**** Metin Bölümü ****

Ege Turistik İşletmeler ve Konaklamalar Birliği (ETİK) Başkanı ve Türkiye Otelciler Federasyonu (TÜROFED) Başkan Yardımcısı Mehmet İşler, 600 milyon lira yatırım yapılarak açılan Fuar İzmir’de bu yıl dokuzuncu kez düzenlenen turizm fuarı Travel Turkey’in “kadük ve topal bir fuar” olduğunu söyledi. “Dokuz yıldır düzenlenen bu fuar için ‘çok başarılı’ deniyor. Madem bu kadar başarılı, neden İzmir’de turizm gelirleri geriliyor, artmıyor?” diye soran İşler, Travel Turkey Fuarı’nın, giderek seyahat acentası odaklı, turist ithal eden değil, ihraç eden bir fuar olduğunu dile getirdi. Mehmet İşler, ETİK üyelerinin, konaklama sektörünü dışlayan anlayış nedeniyle 2017 yılında Travel Turkey Fuarı’na katılmama kararı aldıklarını açıkladı.

**** Çıkarılan Veriler ****

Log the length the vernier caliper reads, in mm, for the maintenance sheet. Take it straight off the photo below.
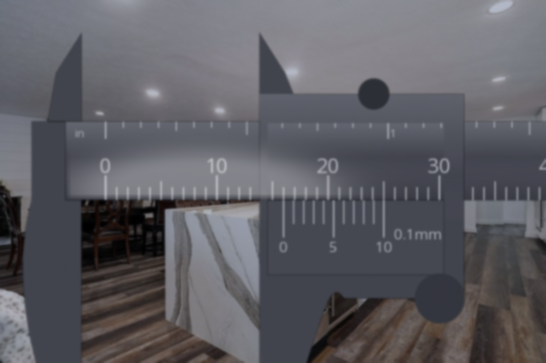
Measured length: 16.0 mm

****
**** Çıkarılan Veriler ****

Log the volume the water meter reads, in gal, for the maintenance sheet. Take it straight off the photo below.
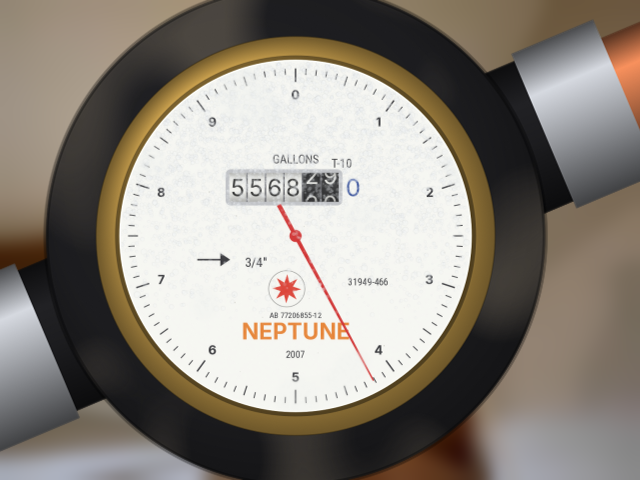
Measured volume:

****

*Alıştırmanın Amacı*
Turizm fuarıyla ilgili metnin "Ege Turistik İşletmeler" sözcüklerinden başlayıp "kararı aldıklarını açıkladı." sözcükleri de dahil olmak üzere bu sözcüklere kadar uzanan kısmını, "Travel Turkey" yerine "Travel Turkey İzmir" koyarak yeniden yazınız.

*Görevin Çözümü*
Ege Turistik İşletmeler ve Konaklamalar Birliği (ETİK) Başkanı ve Türkiye Otelciler Federasyonu (TÜROFED) Başkan Yardımcısı Mehmet İşler, 600 milyon lira yatırım yapılarak açılan Fuar İzmir’de bu yıl dokuzuncu kez düzenlenen turizm fuarı Travel Turkey İzmir’in “kadük ve topal bir fuar” olduğunu söyledi. “Dokuz yıldır düzenlenen bu fuar için ‘çok başarılı’ deniyor. Madem bu kadar başarılı, neden İzmir’de turizm gelirleri geriliyor, artmıyor?” diye soran İşler, Travel Turkey İzmir Fuarı’nın, giderek seyahat acentası odaklı, turist ithal eden değil, ihraç eden bir fuar olduğunu dile getirdi. Mehmet İşler, ETİK üyelerinin, konaklama sektörünü dışlayan anlayış nedeniyle 2017 yılında Travel Turkey İzmir Fuarı’na katılmama kararı aldıklarını açıkladı.